Tuesday, January 09, 2007

Blind Willow, Sleeping Woman (Haruki Murakami)


Murakami’s stories don’t seem written so much as transcribed directly from the subconscious, built on the unfathomable logic of dreams. They often give the impression that something mysterious and enormous is just out of sight, intruding just a small corner into an otherwise normal world.

Blind Willow, Sleeping Woman brings together 24 uncollected stories from throughout his career, including several that were later worked into novels. It’s trademark Murakami in a lot of ways—Kafka or Borges as written by Raymond Carver, a profusion of terse, typically unremarkable first-person narrators grappling with mysterious women, inexplicable strangers, strange deaths and disappearances, and, in one, a talking monkey. (Anyone who’s been following his work will also recognize his ongoing preoccupation with ears, cats, zoos, and wells). But he gets a lot of mileage out of this instantly recognizable voice—the book ranges from fable-like stories at the far side of bizarre (“The Ice Man,” “A ‘Poor Aunt’ Story,” “The Rise and Fall of Sharpie Cakes”) to relatively straightforward realist fiction (the title story, “The Year of Spaghetti,” “Firefly”).
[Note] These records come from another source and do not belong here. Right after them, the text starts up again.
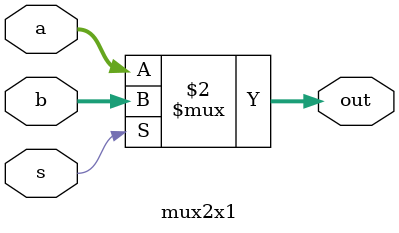
<source format=v>
`timescale 1ns / 1ns

module mux2x1 (a,b,s,out);

input [31:0] a, b;
input s;
output [31:0] out;

assign out = (s == 1'b1) ? b : a;

endmodule

</source>
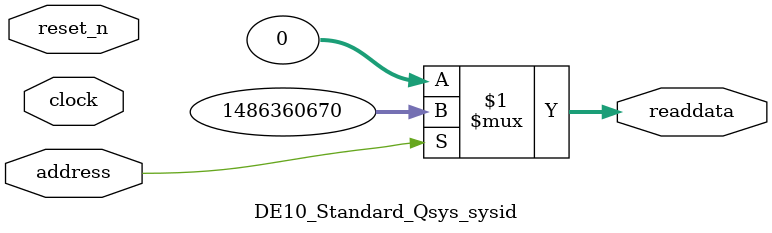
<source format=v>



// synthesis translate_off
`timescale 1ns / 1ps
// synthesis translate_on

// turn off superfluous verilog processor warnings 
// altera message_level Level1 
// altera message_off 10034 10035 10036 10037 10230 10240 10030 

module DE10_Standard_Qsys_sysid (
               // inputs:
                address,
                clock,
                reset_n,

               // outputs:
                readdata
             )
;

  output  [ 31: 0] readdata;
  input            address;
  input            clock;
  input            reset_n;

  wire    [ 31: 0] readdata;
  //control_slave, which is an e_avalon_slave
  assign readdata = address ? 1486360670 : 0;

endmodule



</source>
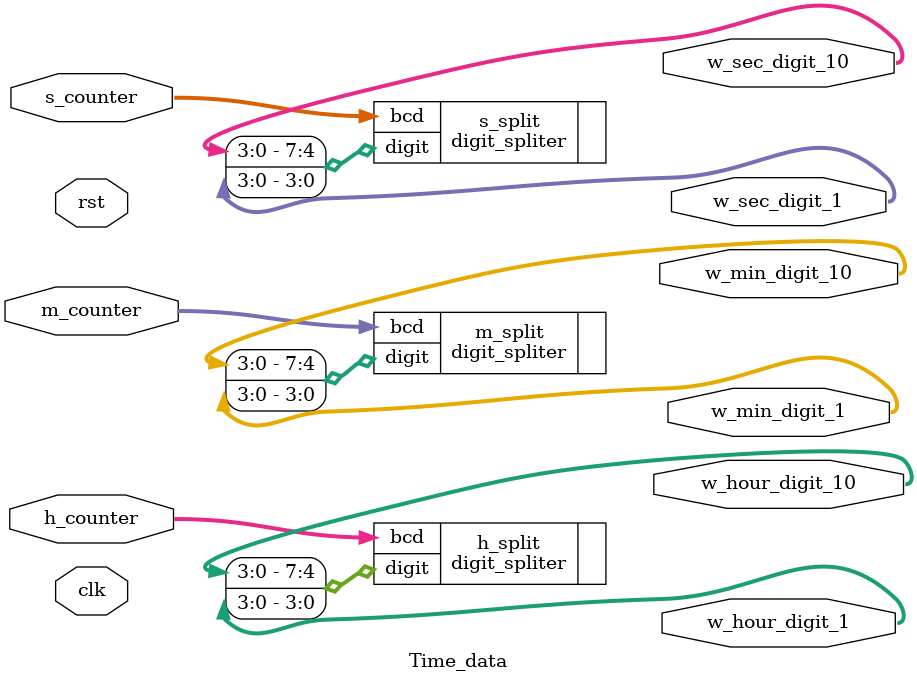
<source format=v>
module Top_Module(
                    input clk,
                    input rst,
                    input btn_run,
                    input btn_clear,
                    input btn_sec_cal,
                    input btn_min_cal,
                    input sw_mod,
                    input switch_mod,
                    input pm_mod,
                    input ultra_mod,
                    input [$clog2(400)-1:0] distance,
                    input [3:0] t_command,
                    output [5:0] led_mod,
                    output [3:0] fnd_comm,
                    output [7:0] fnd_font,
                    output [3:0] w_sec_digit_1, w_sec_digit_10, w_min_digit_1, w_min_digit_10, w_hour_digit_1, w_hour_digit_10
);

wire o_run, o_clear, o_mod_stopwatch;
wire o_mod_watch, o_sec_mod, o_min_mod, o_hour_mod;
wire [6:0] ms_counter;
wire [5:0] s_counter, m_counter;
wire [4:0] h_counter;
wire [6:0] w_ms_counter;
wire [5:0] w_s_counter, w_m_counter;
wire [4:0] w_h_counter;
wire o_sec_detect;
wire o_min_detect;
wire o_hour_detect;
Control_Unit U_Control_Unit(
                    .clk(clk),
                    .rst(rst),
                    .btn_run(btn_run),
                    .btn_clear(btn_clear),
                    .btn_sec_cal(btn_sec_cal),
                    .btn_min_cal(btn_min_cal),
                    .sw_mod(sw_mod),
                    .w_mod(switch_mod),
                    .ultra_mod(ultra_mod),
                    .t_command(t_command),
                    .o_run(o_run),
                    .o_clear(o_clear),
                    .o_mod_stopwatch(o_mod_stopwatch),
                    .o_mod_watch(o_mod_watch),
                    .o_sec_detect(o_sec_detect),
                    .o_min_detect(o_min_detect),
                    .o_hour_detect(o_hour_detect)
);



Fnd_Ctrl_Unit U_Fnd_ctrl_Unit(
                    .ms_counter(ms_counter),
                    .s_counter(s_counter),
                    .m_counter(m_counter),
                    .h_counter(h_counter),
                    .w_ms_counter(w_ms_counter),
                    .w_s_counter(w_s_counter),
                    .w_m_counter(w_m_counter),
                    .w_h_counter(w_h_counter),
                    .distance(distance),
                    .clk(clk),
                    .rst(rst),
                    .o_mod_stopwatch(o_mod_stopwatch),
                    .o_mod_watch(o_mod_watch),
                    .o_run(o_run),
                    .w_mod(switch_mod),
                    .ultra_mod(ultra_mod),
                    .fnd_font(fnd_font),
                    .fnd_comm(fnd_comm)
);

Datapath_Unit U_Datapath_Unit(
    .clk(clk),
    .rst(rst),
    .o_run(o_run),
    .o_clear(o_clear),
    .pm_mod(pm_mod),
    .btn_hour_cal(o_hour_detect),
    .btn_sec_cal(o_sec_detect),
    .btn_min_cal(o_min_detect),
    .ms_counter(ms_counter),
    .s_counter(s_counter),
    .m_counter(m_counter),
    .h_counter(h_counter),
    .w_ms_counter(w_ms_counter),
    .w_s_counter(w_s_counter),
    .w_m_counter(w_m_counter),
    .w_h_counter(w_h_counter)
);

led_generate U_led_generate(
    .clk(clk),
    .rst(rst),
    .sw_mod(sw_mod),
    .switch_mod(switch_mod),
    .pm_mod(pm_mod),
    .led_mod(led_mod)
);

Time_data U_Time_data(
    .clk(clk),
    .rst(rst),
    .s_counter(w_s_counter),
    .m_counter(w_m_counter),
    .h_counter(w_h_counter),
    .w_sec_digit_1(w_sec_digit_1),
    .w_sec_digit_10(w_sec_digit_10),
    .w_min_digit_1(w_min_digit_1),
    .w_min_digit_10(w_min_digit_10),
    .w_hour_digit_1(w_hour_digit_1),
    .w_hour_digit_10(w_hour_digit_10)
);

endmodule

module led_generate (
    input clk,
    input rst,
    input sw_mod,
    input switch_mod,
    input pm_mod,
    output reg [5:0] led_mod
);

always @(posedge clk or posedge rst) begin
    if (rst) begin
        led_mod <= 6'b000000;
    end else begin
        led_mod[1:0] <= sw_mod ? 2'b10 : 2'b01;
        led_mod[3:2] <= switch_mod ? 2'b10 : 2'b01;
        led_mod[5:4] <= pm_mod ? 2'b10 : 2'b01;
    end
end
    
endmodule

module Time_data(
    input clk,
    input rst,
    input [5:0] s_counter,
    input [5:0] m_counter,
    input [4:0] h_counter,
    output [3:0] w_sec_digit_1, w_sec_digit_10, w_min_digit_1, w_min_digit_10, w_hour_digit_1, w_hour_digit_10
);

    digit_spliter #(.WIDTH(6)) s_split(
        .bcd(s_counter),
        .digit({w_sec_digit_10, w_sec_digit_1})
    );
    digit_spliter #(.WIDTH(6)) m_split(
        .bcd(m_counter),
        .digit({w_min_digit_10, w_min_digit_1})
    );
    digit_spliter #(.WIDTH(5)) h_split(
        .bcd(h_counter),
        .digit({w_hour_digit_10, w_hour_digit_1})
    );

endmodule
</source>
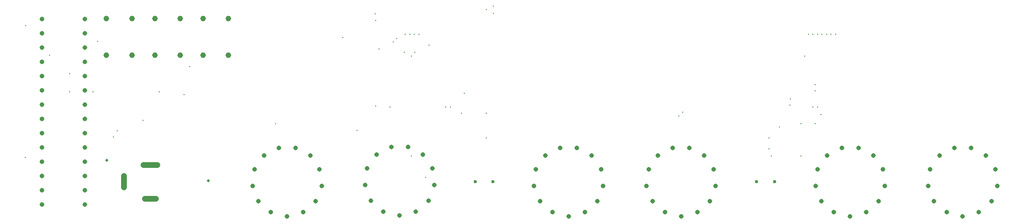
<source format=gbr>
%TF.GenerationSoftware,KiCad,Pcbnew,9.0.4*%
%TF.CreationDate,2025-11-16T22:43:41-07:00*%
%TF.ProjectId,Nixie Clock ECE5930,4e697869-6520-4436-9c6f-636b20454345,rev?*%
%TF.SameCoordinates,Original*%
%TF.FileFunction,Plated,1,2,PTH,Mixed*%
%TF.FilePolarity,Positive*%
%FSLAX46Y46*%
G04 Gerber Fmt 4.6, Leading zero omitted, Abs format (unit mm)*
G04 Created by KiCad (PCBNEW 9.0.4) date 2025-11-16 22:43:41*
%MOMM*%
%LPD*%
G01*
G04 APERTURE LIST*
%TA.AperFunction,ViaDrill*%
%ADD10C,0.300000*%
%TD*%
%TA.AperFunction,ComponentDrill*%
%ADD11C,0.500000*%
%TD*%
%TA.AperFunction,ComponentDrill*%
%ADD12C,0.599440*%
%TD*%
%TA.AperFunction,ComponentDrill*%
%ADD13C,0.800000*%
%TD*%
%TA.AperFunction,ComponentDrill*%
%ADD14C,0.838200*%
%TD*%
%TA.AperFunction,ComponentDrill*%
%ADD15C,0.990600*%
%TD*%
G04 aperture for slot hole*
%TA.AperFunction,ComponentDrill*%
%ADD16C,1.000000*%
%TD*%
G04 APERTURE END LIST*
D10*
X63500000Y-50418001D03*
X63590000Y-27017958D03*
X67807210Y-32247210D03*
X71393975Y-35560000D03*
X71393975Y-38735000D03*
X75565000Y-38735000D03*
X76400265Y-29771735D03*
X79206760Y-46821760D03*
X79806760Y-45720000D03*
X84455000Y-43815000D03*
X87262000Y-38735000D03*
X91674000Y-39243000D03*
X92710000Y-34290000D03*
X107950000Y-44450000D03*
X119888000Y-29083000D03*
X122448235Y-45613235D03*
X125623235Y-24871765D03*
X125730000Y-26035000D03*
X125730000Y-41275000D03*
X126365000Y-31115000D03*
X128305000Y-41453527D03*
X128867548Y-29882452D03*
X129433235Y-29316765D03*
X130810000Y-31750000D03*
X131000000Y-28500000D03*
X131800000Y-28500000D03*
X132080000Y-32385000D03*
X132080000Y-50165000D03*
X132600000Y-28500000D03*
X132715000Y-31750000D03*
X133400000Y-28500000D03*
X134620000Y-53975000D03*
X135255000Y-30480000D03*
X138200000Y-41500000D03*
X139000000Y-41500000D03*
X140970000Y-42545000D03*
X141500000Y-39000000D03*
X145415000Y-24130000D03*
X145415000Y-42545000D03*
X145415000Y-46990000D03*
X146685000Y-23495000D03*
X146685000Y-24765000D03*
X179588542Y-43063542D03*
X180264271Y-42387813D03*
X195549765Y-46959765D03*
X195580000Y-48895000D03*
X195987500Y-50165000D03*
X197454765Y-45054765D03*
X199283235Y-41168235D03*
X199390000Y-40005000D03*
X201295000Y-44450000D03*
X201295000Y-50165000D03*
X201930000Y-32385000D03*
X202600000Y-28500000D03*
X203400000Y-28500000D03*
X203400000Y-41500000D03*
X203835000Y-37465000D03*
X203835000Y-38603000D03*
X203835000Y-44450000D03*
X204200000Y-28500000D03*
X204200000Y-41500000D03*
X204799000Y-42850748D03*
X205000000Y-28500000D03*
X205800000Y-28500000D03*
X206600000Y-28500000D03*
X207400000Y-28500000D03*
D11*
%TO.C,J1*%
X78000000Y-51000000D03*
%TO.C,J3*%
X95990000Y-54610000D03*
D12*
%TO.C,N4*%
X143412500Y-54750000D03*
X146587500Y-54750000D03*
%TO.C,N8*%
X193412500Y-54750000D03*
X196587500Y-54750000D03*
D13*
%TO.C,U1*%
X66500000Y-25800000D03*
X66500000Y-28340000D03*
X66500000Y-30880000D03*
X66500000Y-33420000D03*
X66500000Y-35960000D03*
X66500000Y-38500000D03*
X66500000Y-41040000D03*
X66500000Y-43580000D03*
X66500000Y-46120000D03*
X66500000Y-48660000D03*
X66500000Y-51200000D03*
X66500000Y-53740000D03*
X66500000Y-56280000D03*
X66500000Y-58820000D03*
X74120000Y-25800000D03*
X74120000Y-28340000D03*
X74120000Y-30880000D03*
X74120000Y-33420000D03*
X74120000Y-35960000D03*
X74120000Y-38500000D03*
X74120000Y-41040000D03*
X74120000Y-43580000D03*
X74120000Y-46120000D03*
X74120000Y-48660000D03*
X74120000Y-51200000D03*
X74120000Y-53740000D03*
X74120000Y-56280000D03*
X74120000Y-58820000D03*
D14*
%TO.C,N1*%
X103855740Y-55494220D03*
X104213880Y-52555440D03*
X104907300Y-58265360D03*
X105895360Y-50117040D03*
X107124720Y-60228780D03*
X108519180Y-48740360D03*
X110000000Y-60937440D03*
X111480820Y-48740360D03*
X112875280Y-60228780D03*
X114104640Y-50117040D03*
X115092700Y-58265360D03*
X115786120Y-52555440D03*
X116144260Y-55494220D03*
%TO.C,N2*%
X123855740Y-55354220D03*
X124213880Y-52415440D03*
X124907300Y-58125360D03*
X125895360Y-49977040D03*
X127124720Y-60088780D03*
X128519180Y-48600360D03*
X130000000Y-60797440D03*
X131480820Y-48600360D03*
X132875280Y-60088780D03*
X134104640Y-49977040D03*
X135092700Y-58125360D03*
X135786120Y-52415440D03*
X136144260Y-55354220D03*
%TO.C,N3*%
X153855740Y-55494220D03*
X154213880Y-52555440D03*
X154907300Y-58265360D03*
X155895360Y-50117040D03*
X157124720Y-60228780D03*
X158519180Y-48740360D03*
X160000000Y-60937440D03*
X161480820Y-48740360D03*
X162875280Y-60228780D03*
X164104640Y-50117040D03*
X165092700Y-58265360D03*
X165786120Y-52555440D03*
X166144260Y-55494220D03*
%TO.C,N5*%
X173855740Y-55494220D03*
X174213880Y-52555440D03*
X174907300Y-58265360D03*
X175895360Y-50117040D03*
X177124720Y-60228780D03*
X178519180Y-48740360D03*
X180000000Y-60937440D03*
X181480820Y-48740360D03*
X182875280Y-60228780D03*
X184104640Y-50117040D03*
X185092700Y-58265360D03*
X185786120Y-52555440D03*
X186144260Y-55494220D03*
%TO.C,N6*%
X203855740Y-55494220D03*
X204213880Y-52555440D03*
X204907300Y-58265360D03*
X205895360Y-50117040D03*
X207124720Y-60228780D03*
X208519180Y-48740360D03*
X210000000Y-60937440D03*
X211480820Y-48740360D03*
X212875280Y-60228780D03*
X214104640Y-50117040D03*
X215092700Y-58265360D03*
X215786120Y-52555440D03*
X216144260Y-55494220D03*
%TO.C,N7*%
X223855740Y-55494220D03*
X224213880Y-52555440D03*
X224907300Y-58265360D03*
X225895360Y-50117040D03*
X227124720Y-60228780D03*
X228519180Y-48740360D03*
X230000000Y-60937440D03*
X231480820Y-48740360D03*
X232875280Y-60228780D03*
X234104640Y-50117040D03*
X235092700Y-58265360D03*
X235786120Y-52555440D03*
X236144260Y-55494220D03*
D15*
%TO.C,SW4*%
X77939000Y-25749750D03*
X77939000Y-32249751D03*
X82439001Y-25749750D03*
X82439001Y-32249751D03*
%TO.C,SW5*%
X86526999Y-25749750D03*
X86526999Y-32249751D03*
X91027000Y-25749750D03*
X91027000Y-32249751D03*
%TO.C,SW6*%
X95114998Y-25749750D03*
X95114998Y-32249751D03*
X99614999Y-25749750D03*
X99614999Y-32249751D03*
D16*
%TO.C,J2*%
X81025000Y-55785000D02*
X81025000Y-53785000D01*
X84475000Y-51785000D02*
X86975000Y-51785000D01*
X84725000Y-57785000D02*
X86725000Y-57785000D01*
M02*

</source>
If you’ve read Murakami before and liked him, you definitely won’t want to pass this up. If you haven’t: time to jump on board—this is as good a place to start as any.

Also highly recommended (at least among the ones I’ve read so far):

Novels
A Wild Sheep Chase
Hard-Boiled Wonderland and the End of the World
The Wind-Up Bird Chronicle
Norwegian Wood

Short stories
The Elephant Vanishes
After the Quake

(For the record, I found his most recent novel, Kafka on the Shore, a little disappointing—it was missing some essential quality of coherence that his other work seems to create effortlessly. But otherwise, I have yet to read anything of his I haven’t liked.)